Union hacks will be feeling a sense of de ja vu this week as they send delegates off tomorrow to an NUS Extraordinary Conference in Wolverhampton to discuss NUS Reform. A similar conference, held in Leicester in 2007, resulted in an overwhelming majority vote to throw out the current constitution in favour of a more efficient, better governed National Union. However, the motion failed to be ratified during a second vote at the 2008 National Conference. ICU subsequently decided to leave the NUS in a post conference referendum which has been described by other Unions as a knee-jerk reaction.

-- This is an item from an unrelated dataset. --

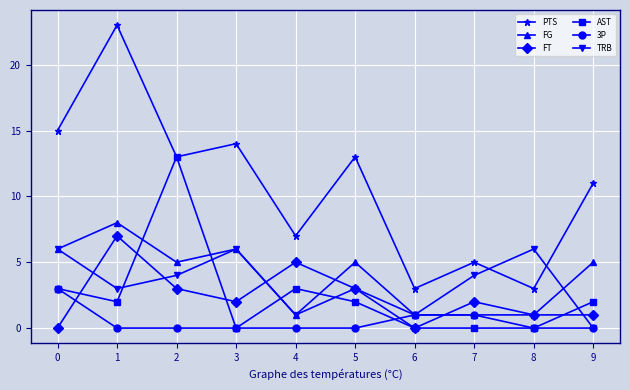

Which series has the largest total across all categories?

PTS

Imperial have not paid the affiliation fee for this academic year but their voting rights extend until the end of the calendar year. This means that tomorrow's conference is likely tp be Imperial's last chance to vote on the issue of reform. Unlike previous Conferences ICU Delegates have not been set a mandate by Union Council, presumably because the future of the NUS now has little relevance to us as we will not be a part of it. This apathy has also shown in the enthusism of students to attend conference. The deadline for registering delgates passed at 5pm yesterday with Live! believing that we have been unable to find a full delegation.
You Said - We Listened
One of the biggest criticisms of the original NUS White Paper is that it was too confusing and had not been properly explained to the delegates and 'normal students' who were being asked to vote for it. In a speach to the 2008 National Conference, NEC member Sofie Buckland gave the most convincing argument against NUS Reform by simply urging people: "If you haven't read it, don't vote for it!" This time round the NUS Officers spearheading the campaign for reform are pushing the slogan 'You Said - We Listened' in an attempt to show that the proposals have been adapted and changed to encompass the views and requirements of a more diverse range of NUS members. Over 400 written submissions from delegates and 500 Student Officers have been involved in changing the original proposals into those which will be voted on tomorrow.

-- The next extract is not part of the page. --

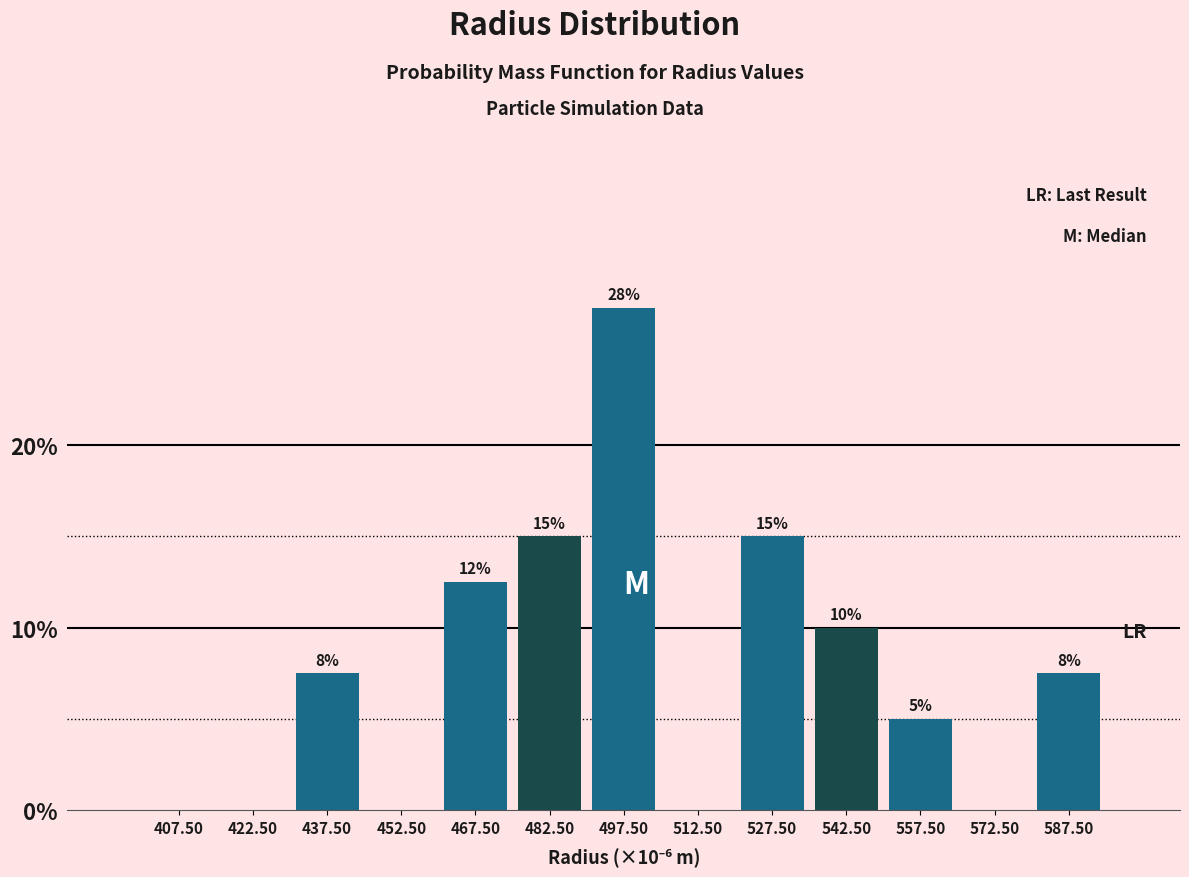

True or false: the data shows 3.7 at 542.50.

False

The majority of the changes appear to be 'clarifications' of points that delegates had not understood the first time round. Wording and nomenclature has been simplified with the bodies of NUS Senate, NUS Board and NUS Congress being changed back to National Executive Committee, Trustee Board and National Conference. An assurance that Conference will not be reduced to a one-day celebration and will still be a minimum of three days has also been added.
The reforms still face opposition, with the National Union's Full-time Officers still unable to come to an agreement. Live!'s favourite NUS Officer, Bellavia Ribeiro-Addy, has spoken out against the proposals. Bell expresses in her blog, "the grave concerns of the Black Students? Campaign at the impact the proposed governance review will have on black students? representation in NUS. The proposals would exclude the Black Students Officer from the most powerful decision-making body in NUS, and end the guarantee of representation for black students at every level of NUS."
Bell raises many concerns about the proposals and processes that have been used to produce an "almost identical version of the 'governance review'". Live! wonders if she missed the memo when the above document was created as it answers most of her questions. Perhaps she is of the oppinion that listening to a clarification of an opposing view would inhibit the NUS' way of deciding policy based on who shouts the loudest or wears the most garish t-shirts.